I due protagonisti dell'ultimo film di Pupi Avati - .
Un film sull’inevitabile fallimento dei nostri sogni, su un tempo che attraverso lo sguardo del regista si fa straordinario perché avvolto dalla dolcezza e dalla malinconia dei ricordi, su un percorso umano che assomiglia a quello di tutti noi. A pochi mesi dal suo Dante, Pupi Avati torna sul grande schermo con un nuovo film, La quattordicesima domenica del tempo ordinario, che rimanda al periodo del calendario liturgico situato tra la Quaresima e l’Avvento. Quel tempo tra primavera ed estate in cui ci si sposa. Ed è lo stesso Avati a essersi sposato nella domenica del titolo: era il 24 giugno 1964. «Quello del matrimonio è stato il giorno più felice della mia vita, dopo una rincorsa un po’ dantesca durata quattro anni. Ero riuscito a conquistare quella che io consideravo la ragazza più bella di Bologna, che mi avrebbe garantito la felicità per sempre: con lei accanto non avrei avuto bisogno di niente altro. Un giorno speciale quello delle nostre nozze, un incontro che ha prodotto gioie e dolori, felicità e rammarico».

§ MATERIALE FORNITO
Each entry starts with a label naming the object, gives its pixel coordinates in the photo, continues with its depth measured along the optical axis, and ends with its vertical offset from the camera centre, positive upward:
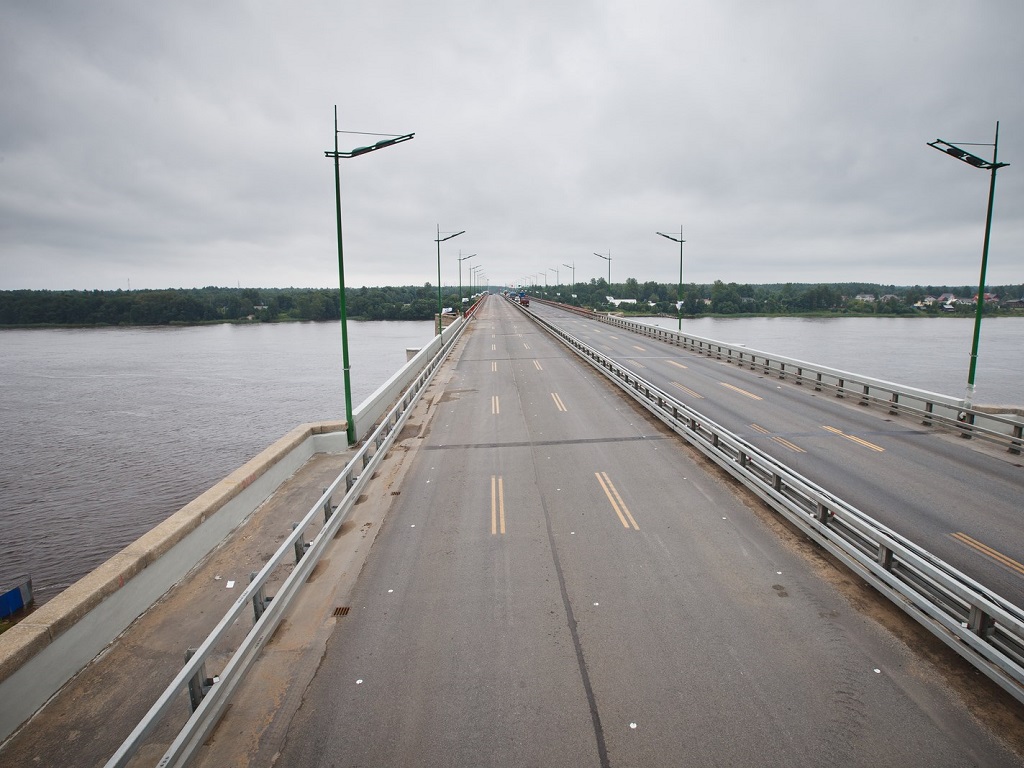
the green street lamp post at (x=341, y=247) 14.67 +1.73
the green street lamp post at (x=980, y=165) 15.55 +4.05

§ CONSEGNA
Traduci in inglese questa frase del testo sul film di Pupi Avati: "Ed è lo stesso Avati a essersi sposato nella domenica del titolo: era il 24 giugno 1964." L'elenco non ha alcun legame con il testo sul film di Pupi Avati.

§ RISPOSTA
And it was Avati himself who got married on the Sunday of the title: it was June 24, 1964.